Im Barnim und Ostprigniz-Ruppin wurde das Quorum verfehlt

Vorher waren drei Kreise, alle in der Lausitz, in CDU-Hand, und drei Kreise im Norden hatten SPD-Landräte. In Ostprignitz-Ruppin und dem Barnim scheiterte die Stichwahl nun an der zu geringen Wahlbeteiligung. Zwar lagen in beiden Kreisen die SPD-Kandidaten mit deutlichen Vorsprüngen vor den Bewerbern der CDU, der SPD-Landtagsabgeordnete Daniel Kurth im Barnim und der bisherige Landrat Ralf Reinhardt in Ostprignitz-Ruppin. Beide verfehlten aber das Quorum, wonach ein Landrat die Stimmen von 15 Prozent der Wahlberechtigten erreichen muss. In beiden Kreisen wählen nun die Kreistage die Landräte. 

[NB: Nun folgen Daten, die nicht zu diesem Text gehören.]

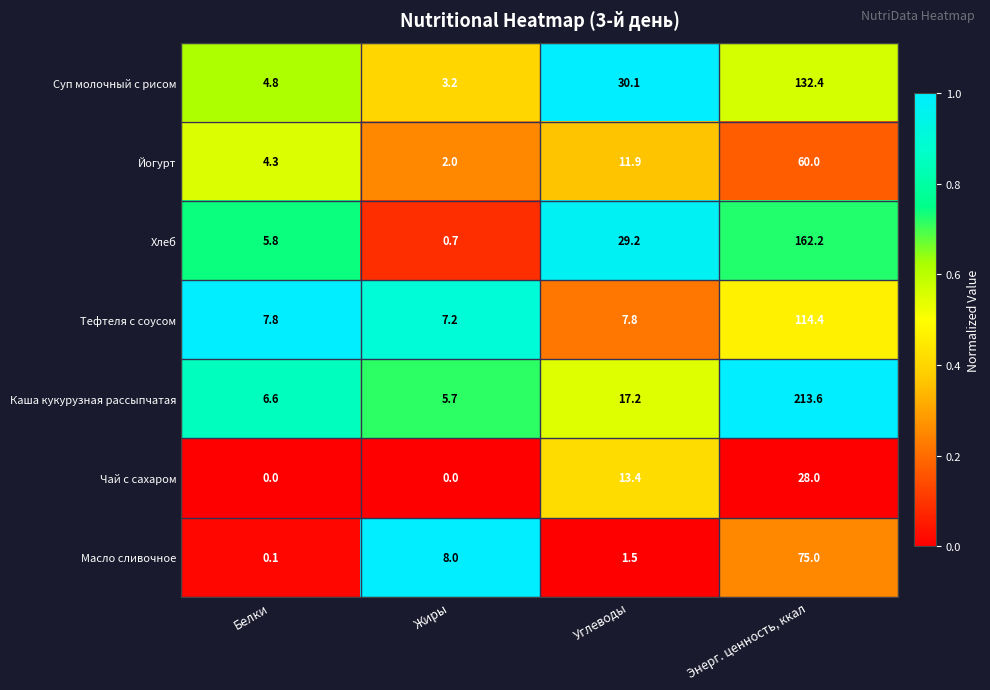

At which category is the sum across all series the highest?

Энерг. ценность, ккал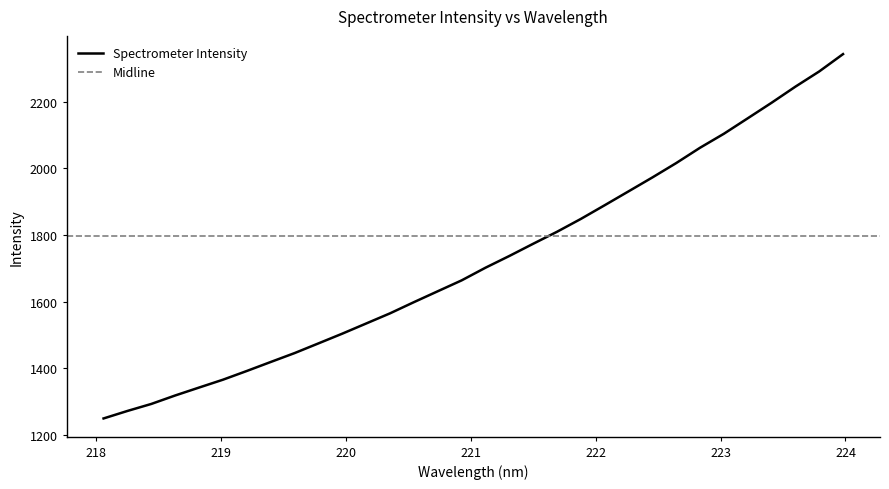

How many lines are shown in the chart?

1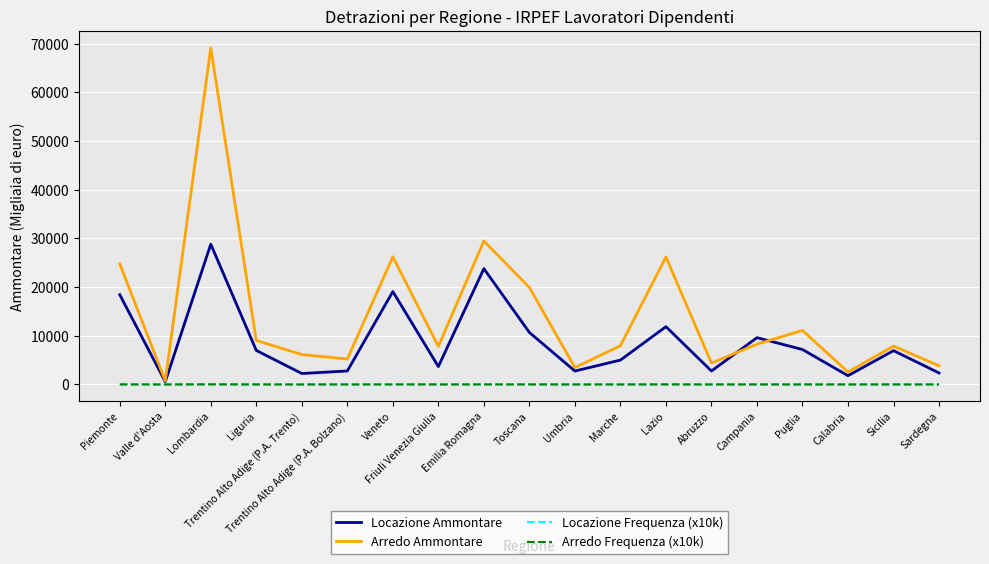

Where does the Arredo Frequenza (x10k) series first go above 2?

Piemonte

In der Uckermark deklassierte in der Stichwahl die frühere Vize-Landrätin Dörk mit einem Ergebnis von 67,6 Prozent den langjährigen SPD-Landrat Dietmar Schulze mit 32,4 Prozent. Er war trotz Rentenalter erneut angetreten. In Spree-Neiße gewann CDU-Landrat Altekrüger mit 60,82 Prozent vor dem AfD-Bewerber Steffen Kubitzki mit 39,18 Prozent. Im ersten Wahlgang hatten im Süden im April bereits die CDU-Landräte Christian Heinrich-Jaschinski (Elbe-Elster) und Siegurd Heinze (Oberspreewald-Lausitz) ihre Ämter verteidigt. 

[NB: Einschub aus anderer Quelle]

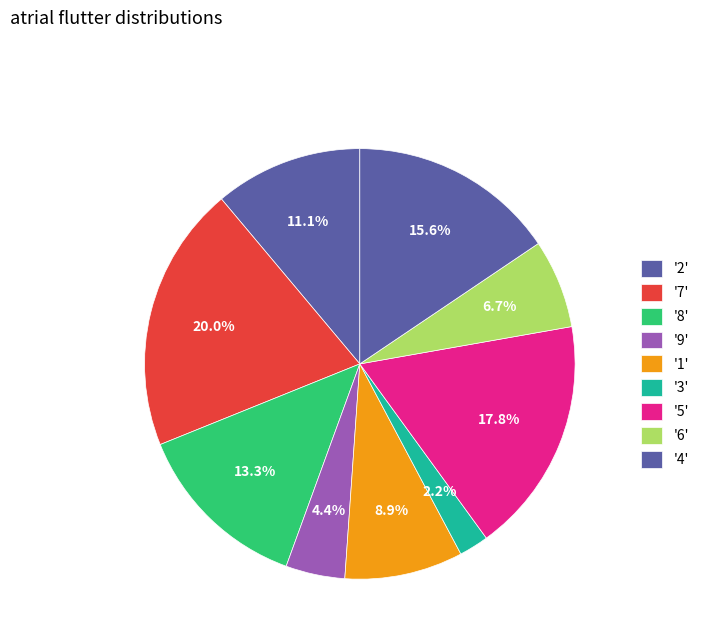

Is there a majority slice in this chart?

No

"Die Uckermark ist nicht Brandenburg", sagt der SPD-Generalsekretär

Die CDU sieht sich nach den Landratswahlen in ihrem Ziel bestärkt, bei der Landtagswahl im Herbst 2019 im Land Brandenburg die SPD-Vorherrschaft seit 1990 zu brechen und erstmals den Ministerpräsidenten zu stellen. So sei es „sensationell, dass Karina Dörk nun CDU-Landrätin in der Uckermark ist“, sagte CDU-Generalsekretär Steeven Bretz am Abend den PNN. Der Sieg in der Uckermark, wo sich Kanzlerin Angela Merkel gern aufhalte, habe zudem eine schöne Symbolik. „Insgesamt sind die Landratswahlen ein weiterer Meilenstein auf unserem Weg zur stärksten Kraft bei der Landtagswahl 2019“, sagte Bretz. „Gleichwohl sollte niemand glauben, dass uns der Erfolg zu Kopf steigt – wir bleiben bodenständig.“ SPD-Generalsekretär Erik Stohn sagte hingegen: „Der Verlust der Uckermark ist schmerzlich. Aber die Uckermark ist nicht Brandenburg.“ Der SPD sei schon lange klar, dass die Landtagswahl 2019 kein Spaziergang werde. „Wir wollen wieder stärkste Kraft werden und sind bereit, alles dafür zu leisten.“ Für den Barnim und Ostprignitz-Ruppin setzt Stohn auf die Wahl der SPD-Bewerber durch die Kreistage. Der jeweils klare Vorsprung sei „ein Wählerauftrag“.